Mettre en pratique ::
**1)** D'après le texte sur le recueil Nulle fleur n'éclot sans trembler, quel thème occupe une place centrale dans ce recueil ?
**2)** Reprenez le texte sur le recueil Nulle fleur n'éclot sans trembler là où il s'interrompt et poursuivez-le, s'il vous plaît.

Texte de l'exercice ::
....
En ce mois de juin, la maison Decrescenzo éditeurs offre à ses lecteurs un bouquet de poèmes signés Do Jong-Hwan. À la fois rêveurs et introspectifs, ils rappellent les longues promenades de Victor Hugo dans Les Contemplations. Comme ce dernier, Do Jong-Hwan a vécu la perte tragique d’un proche, comme lui il s’est révélé fervent humaniste et s’est engagé en politique, jusqu’au jour où ses souvenirs l’ont rattrapé et où il a écrit ce recueil dans lequel il rend hommage à sa femme soudainement disparue.
Comme en témoigne le titre, Nulle fleur n’éclot sans trembler est une œuvre de résilience qui laisse transparaître autant de nostalgie que d’optimisme. Le deuil, qui est un thème central du recueil, est évoqué de manière subtile par le poète qui préfère la nostalgie à la mélancolie. Les poèmes étant de longueur variable et sans ponctuation, il apparait libre et spontané malgré le poids des ses mots. Par le biais de ses souvenirs, il prend la mesure du temps qui passe et apprivoise l’incertitude. Il regarde les fleurs qui s’épanouissent et qui fanent, les arbres qui verdissent puis perdent leurs feuilles, et semble se réconcilier avec son passé pour mieux envisager l’avenir.
Comme souvent dans la poésie lyrique coréenne, le « je » est un observateur qui apprend à se connaître en contemplant le monde. En puisant dans la nature une grande part de son inspiration, Do Jung-hwan inscrit sa pensée dans le cycle de la nature et témoigne de scènes quotidiennes joliment fugaces : « Le jour où un arbre se colore », « Chute de pétales », « Lettre de mai », « Magnolia »…
« Cette nuit est pluvieuse »
....
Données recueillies
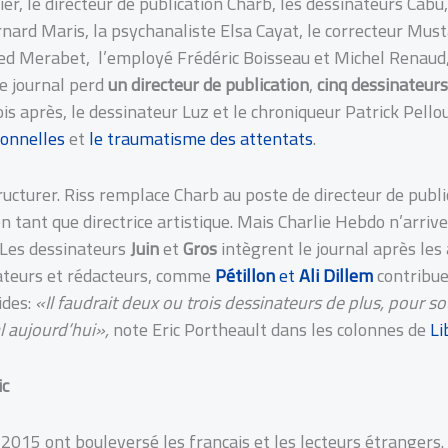
ier, le directeur de publication Charb, les dessinateurs Cabu
nard Maris, la psychanaliste Elsa Cayat, le correcteur Must
d Merabet, l’employé Frédéric Boisseau et Michel Renaud, i
Le journal perd
un directeur de publication
,
cinq dessinateur
 après, le dessinateur Luz et le chroniqueur Patrick Pelloux
sonnelles
et
le traumatisme des attentats
.
ructurer. Riss remplace Charb au poste de directeur de publi
 tant que directrice artistique. Mais Charlie Hebdo n’arrive
 Les dessinateurs
Juin
et
Gros
intègrent le journal après le
nateurs et rédacteurs, comme
Pétillon
et
Ali Dillem
contribue
ides:
«Il faudrait deux ou trois dessinateurs de plus, pour so
l aujourd’hui»,
note Eric Portheault dans les colonnes de
Li
ic
 2015 ont bouleversé les français et les lecteurs étrangers. 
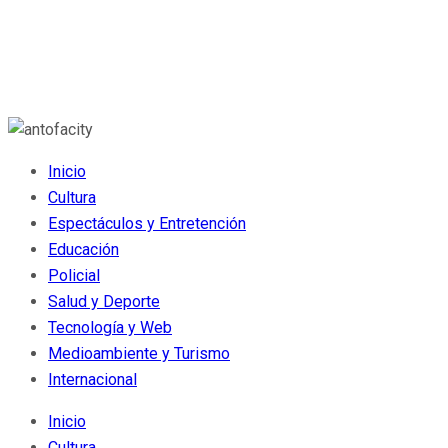
Inicio
Cultura
Espectáculos y Entretención
Educación
Policial
Salud y Deporte
Tecnología y Web
Medioambiente y Turismo
Internacional
Inicio
Cultura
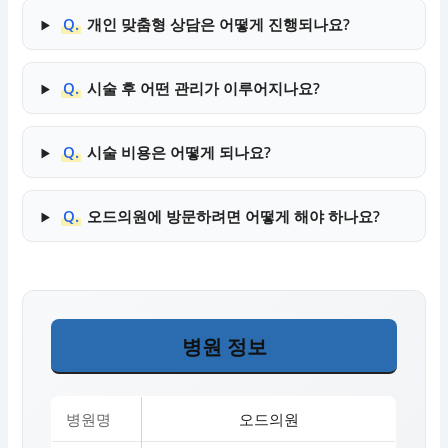
Q.
개인 맞춤형 상담은 어떻게 진행되나요?
Q.
시술 후 어떤 관리가 이루어지나요?
Q.
시술 비용은 어떻게 되나요?
Q.
오드의원에 방문하려면 어떻게 해야 하나요?
병원 정보
병원명
오드의원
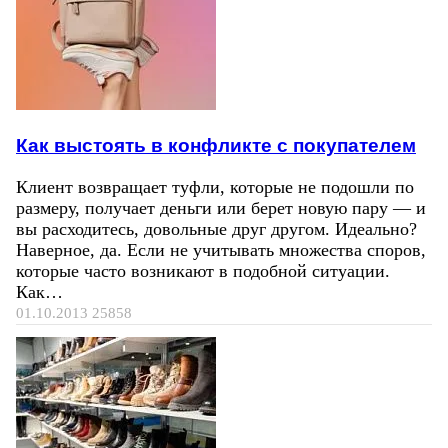
Как выстоять в конфликте с покупателем
Клиент возвращает туфли, которые не подошли по
размеру, получает деньги или берет новую пару — и
вы расходитесь, довольные друг другом. Идеально?
Наверное, да. Если не учитывать множества споров,
которые часто возникают в подобной ситуации.
Как…
01.10.2013
25858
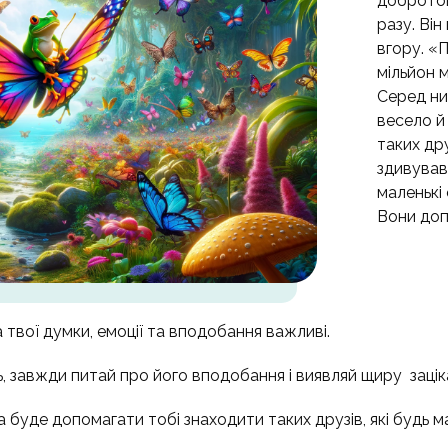
добротою
разу. Він
вгору. «
мільйон м
Серед них
весело й
таких дру
здивував
маленькі
Вони доп
а твої думки, емоції та вподобання важливі.
, завжди питай про його вподобання і виявляй щиру зацік
буде допомагати тобі знаходити таких друзів, які будь ма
....
Résultats des exercices ::
**1)** Le deuil.

**2)**
Cette nuit est pluvieuse,
Dans le silence à quelque endroit j’ai mal
La nuit emporte des pétales de fleurs vers le ruisseau
Le temps emporte mon corps vers le ciel de l’ouest
Après les fleurs après le temps que restera-til
Par une pluie pluvieuse, mon cœur est sans appui
Organisé en cinq parties, le livre offre un cheminement et des étapes qui donnent l’impression d’un voyage initiatique. La solitude du poète, ressentie et exprimée dans la majorité des poèmes du recueil, permet au lecteur de se glisser sans gêne à ses côtés et de contempler le paysage de ses propres souvenirs. Malgré son caractère intimiste, Nulle fleur n’éclot sans trembler est donc un livre chaleureux et accueillant qui mérite d’être lu et relu, à la maison, dans un parc, ou en chemin. Il est de ceux qui font du bien et que l’on aime picorer, en début d’après-midi, le matin en se réveillant ou au beau milieu de la nuit, sans jamais s’en lasser.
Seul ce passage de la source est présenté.